If i have our oil central heating on, the radiators get hot, almost too hot to touch, but there is never enough water in the hot tank to have a shower, even if the heating is on for a few hours. There is some hot water, but we would have to turn on the immersion heater in order to have a decent shower. Our tank is a standard size copper tank etc..

This is not an ideal situation for the pocket..


----------



## Caveat (7 Jul 2009)

Is this only a recent thing?


----------



## colin79ie (7 Jul 2009)

No, it's not recent. It's been going on more or less since it was fitted. Just fed up with it.


----------



## Caveat (7 Jul 2009)

I'm far from an expert but it sounds like there might be a blockage preventing proper flow into the cylinder especially if the rads are so hot - could be an easy fix for a competent plumber.


----------



## DavyJones (7 Jul 2009)

Look at your cylinder. you will see four pipes that connect to it. One off the top and one that goes into the very bottom. At the opposite side of the bottom entering pipe, you should see two pipes that enter the cylinder about 18" apart and parallel. On the bottom paralled pipe will be a red wheeled valve, make sure it is open.(turn  anti clockwise). If you open it, when heating is on these two pipes should heat.

is your heating zoned? I.E can you have hot water only or radiators only?


----------



## colin79ie (7 Jul 2009)

I don't think the house is zoned. I'm no expert. The only valves that the plumber told me about were the ones in our utility which go upstairs. He said closing one of the valves would isolate the rads upstairs, if we were not using the upstairs for any reason. Both these valves are open.

I will check the valve at the tank as suggested.

Before opening this, would there be any reason why it would not be fully open, other than the plumber not opening it fully by mistake?

I don't want to tamper with the plumbing gods!!


----------



## DavyJones (7 Jul 2009)

It is used for balancing the system, it should be half open (roughly). you will not do any harm by opening it. 
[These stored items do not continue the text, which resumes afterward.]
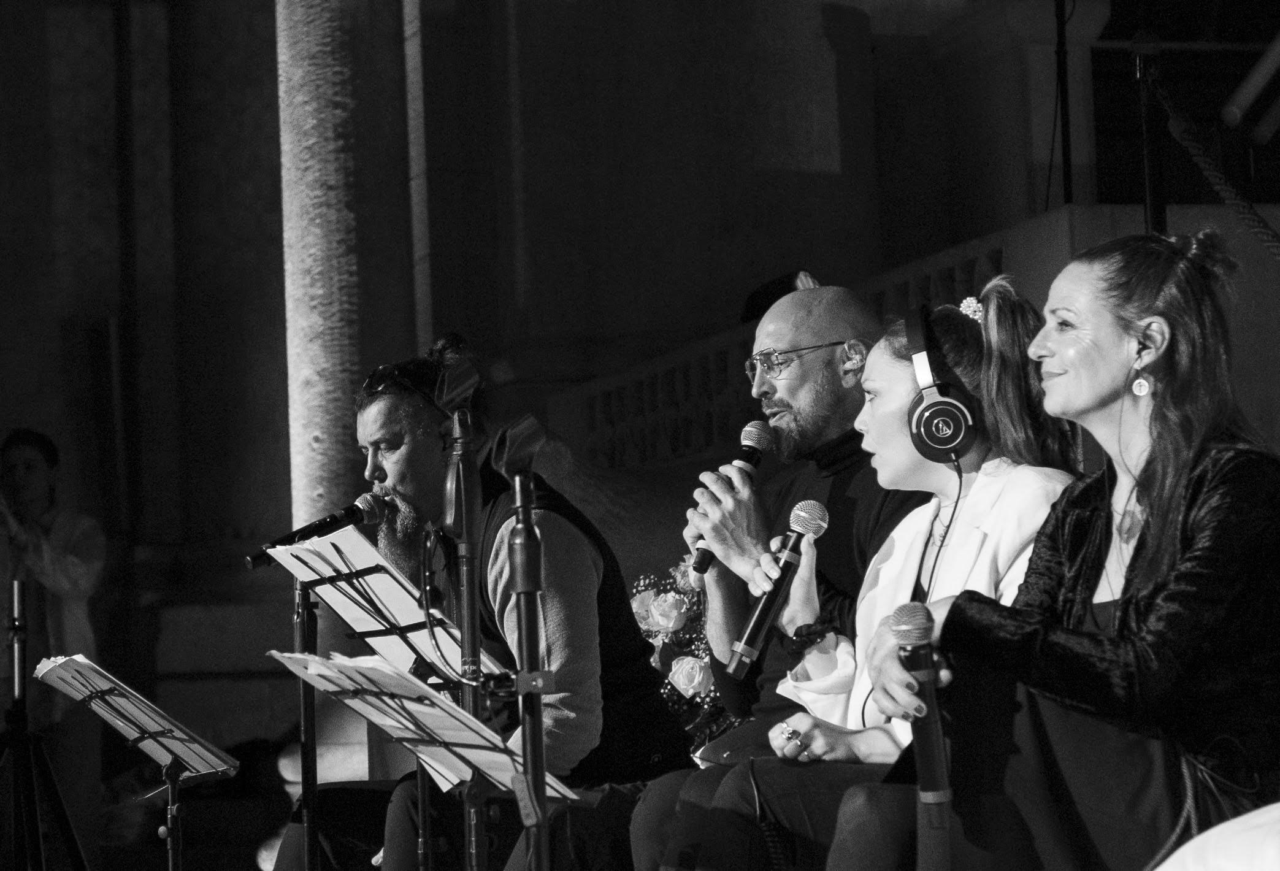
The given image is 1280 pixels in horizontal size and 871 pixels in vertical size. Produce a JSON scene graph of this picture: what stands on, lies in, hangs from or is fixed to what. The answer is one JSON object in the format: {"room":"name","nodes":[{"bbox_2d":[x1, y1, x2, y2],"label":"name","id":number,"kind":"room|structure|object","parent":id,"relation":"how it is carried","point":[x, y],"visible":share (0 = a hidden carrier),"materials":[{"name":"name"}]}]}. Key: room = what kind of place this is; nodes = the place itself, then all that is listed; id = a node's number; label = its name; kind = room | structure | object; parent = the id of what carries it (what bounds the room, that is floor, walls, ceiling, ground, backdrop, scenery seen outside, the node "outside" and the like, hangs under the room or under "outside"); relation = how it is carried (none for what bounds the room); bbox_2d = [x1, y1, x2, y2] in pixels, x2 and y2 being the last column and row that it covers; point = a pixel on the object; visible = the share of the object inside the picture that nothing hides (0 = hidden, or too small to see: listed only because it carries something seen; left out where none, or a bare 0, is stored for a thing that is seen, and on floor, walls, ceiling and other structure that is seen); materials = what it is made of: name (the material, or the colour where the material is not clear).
{"room":"event hall","nodes":[
{"label":"event hall","id":0,"kind":"room"},
{"bbox_2d":[244,491,387,569],"label":"microphone","id":1,"kind":"object","parent":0,"point":[354,511],"visible":0.98,"materials":[{"name":"black metal"}]},
{"bbox_2d":[0,0,1279,808],"label":"building wall","id":2,"kind":"structure","parent":0,"point":[1242,394],"materials":[{"name":"stone"}]},
{"bbox_2d":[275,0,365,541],"label":"column","id":3,"kind":"structure","parent":2,"relation":"attached to","point":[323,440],"materials":[{"name":"stone"}]},
{"bbox_2d":[555,226,1025,471],"label":"balustrade","id":4,"kind":"object","parent":2,"relation":"attached to","point":[986,260],"visible":0.27,"materials":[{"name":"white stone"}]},
{"bbox_2d":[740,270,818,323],"label":"person","id":5,"kind":"object","parent":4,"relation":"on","point":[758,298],"visible":0.33},
{"bbox_2d":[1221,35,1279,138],"label":"metal bar","id":6,"kind":"object","parent":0,"point":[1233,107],"visible":1,"materials":[{"name":"metal"}]},
{"label":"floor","id":7,"kind":"structure","parent":0,"visible":0},
{"bbox_2d":[1,578,88,870],"label":"tripod","id":8,"kind":"object","parent":7,"relation":"on","point":[19,597],"visible":0.99,"materials":[{"name":"black metal"}]},
{"bbox_2d":[0,426,108,866],"label":"person","id":9,"kind":"object","parent":7,"relation":"on","point":[39,465],"visible":0.86},
{"bbox_2d":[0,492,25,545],"label":"microphone","id":10,"kind":"object","parent":9,"relation":"in","point":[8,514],"visible":0.85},
{"bbox_2d":[31,654,244,870],"label":"music stand","id":11,"kind":"object","parent":7,"relation":"on","point":[173,790],"visible":0.92,"materials":[{"name":"black metal"}]},
{"bbox_2d":[31,653,241,779],"label":"sheet music","id":12,"kind":"object","parent":11,"relation":"on","point":[69,679],"visible":0.91,"materials":[{"name":"white paper"}]},
{"bbox_2d":[264,527,486,870],"label":"music stand","id":13,"kind":"object","parent":7,"relation":"on","point":[402,630],"visible":0.82,"materials":[{"name":"black metal"}]},
{"bbox_2d":[269,522,496,682],"label":"sheet music","id":14,"kind":"object","parent":13,"relation":"on","point":[351,623],"visible":0.64,"materials":[{"name":"white paper"}]},
{"bbox_2d":[272,650,578,870],"label":"music stand","id":15,"kind":"object","parent":7,"relation":"on","point":[329,663],"visible":0.93,"materials":[{"name":"black metal"}]},
{"bbox_2d":[266,649,574,801],"label":"sheet music","id":16,"kind":"object","parent":15,"relation":"on","point":[376,666],"visible":0.65,"materials":[{"name":"white paper"}]},
{"bbox_2d":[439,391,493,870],"label":"microphone stand","id":17,"kind":"object","parent":7,"relation":"on","point":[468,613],"visible":0.97,"materials":[{"name":"black metal"}]},
{"bbox_2d":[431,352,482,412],"label":"microphone","id":18,"kind":"object","parent":17,"relation":"attached to","point":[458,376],"visible":0.95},
{"bbox_2d":[268,339,687,870],"label":"man","id":19,"kind":"object","parent":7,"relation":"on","point":[565,554],"visible":0.83},
{"bbox_2d":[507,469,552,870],"label":"microphone stand","id":20,"kind":"object","parent":7,"relation":"on","point":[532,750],"visible":0.99,"materials":[{"name":"black metal"}]},
{"bbox_2d":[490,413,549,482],"label":"microphone","id":21,"kind":"object","parent":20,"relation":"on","point":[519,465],"visible":0.96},
{"bbox_2d":[627,554,749,749],"label":"flower arrangement","id":22,"kind":"object","parent":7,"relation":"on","point":[656,661],"visible":0.31,"materials":[{"name":"plant"}]},
{"bbox_2d":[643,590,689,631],"label":"rose","id":23,"kind":"object","parent":22,"relation":"in","point":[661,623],"visible":0.94,"materials":[{"name":"white plant"}]},
{"bbox_2d":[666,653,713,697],"label":"rose","id":24,"kind":"object","parent":22,"relation":"in","point":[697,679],"visible":0.84,"materials":[{"name":"white plant"}]},
{"bbox_2d":[624,279,917,870],"label":"man","id":25,"kind":"object","parent":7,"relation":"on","point":[796,295],"visible":0.72},
{"bbox_2d":[690,419,773,575],"label":"microphone","id":26,"kind":"object","parent":25,"relation":"in","point":[755,458],"visible":0.67,"materials":[{"name":"black metal"}]},
{"bbox_2d":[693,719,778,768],"label":"folder","id":27,"kind":"object","parent":25,"relation":"on","point":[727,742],"visible":0.44,"materials":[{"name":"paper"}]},
{"bbox_2d":[668,281,1088,867],"label":"woman","id":28,"kind":"object","parent":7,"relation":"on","point":[732,785],"visible":0.66},
{"bbox_2d":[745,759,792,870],"label":"cable","id":29,"kind":"object","parent":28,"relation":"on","point":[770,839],"visible":0.97,"materials":[{"name":"black plastic"}]},
{"bbox_2d":[725,499,831,676],"label":"microphone","id":30,"kind":"object","parent":28,"relation":"in","point":[743,648],"visible":0.98,"materials":[{"name":"black metal"}]},
{"bbox_2d":[904,302,978,466],"label":"headphones","id":31,"kind":"object","parent":28,"relation":"on","point":[946,445],"visible":0.9,"materials":[{"name":"black plastic"}]},
{"bbox_2d":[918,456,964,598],"label":"cable","id":32,"kind":"object","parent":31,"relation":"attached to","point":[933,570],"visible":0.76,"materials":[{"name":"black plastic"}]},
{"bbox_2d":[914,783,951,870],"label":"microphone stand","id":33,"kind":"object","parent":7,"relation":"on","point":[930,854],"visible":0.73,"materials":[{"name":"black"}]},
{"bbox_2d":[1053,0,1074,207],"label":"pole","id":34,"kind":"object","parent":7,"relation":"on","point":[1068,173],"visible":0.79,"materials":[{"name":"black metal"}]},
{"bbox_2d":[853,225,1279,870],"label":"woman","id":35,"kind":"object","parent":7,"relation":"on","point":[1159,600],"visible":0.94},
{"bbox_2d":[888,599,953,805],"label":"microphone","id":36,"kind":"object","parent":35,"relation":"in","point":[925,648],"visible":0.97,"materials":[{"name":"black metal"}]},
{"bbox_2d":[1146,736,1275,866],"label":"handbag","id":37,"kind":"object","parent":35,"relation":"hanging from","point":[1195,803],"visible":0.66,"materials":[{"name":"black leather"}]},
{"bbox_2d":[1130,28,1167,234],"label":"stanchion post","id":38,"kind":"object","parent":7,"relation":"on","point":[1149,181],"visible":0.64,"materials":[{"name":"black metal"}]},
{"bbox_2d":[1142,69,1279,256],"label":"rope","id":39,"kind":"object","parent":38,"relation":"hanging from","point":[1250,214],"visible":0.92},
{"bbox_2d":[1152,802,1279,870],"label":"white cloth","id":40,"kind":"object","parent":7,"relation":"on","point":[1187,846],"visible":0.96,"materials":[{"name":"white fabric"}]}
]}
In my experiance, when someone needs to turn the water off, every valve in the hot press gets turned off, since this valve doesn't effect the water flow from taps, it is often forgotten about and not re-opened.


----------



## colin79ie (10 Jul 2009)

Ook, I checked the pipes. No valves on these. They were both hot when the heating was on. Might it be a problem with the tank itself? It is insulated with a lagging jacket. There are lots of old clothes/duvets etc in the hotpress as well, which I think would add to the insulation effect.


----------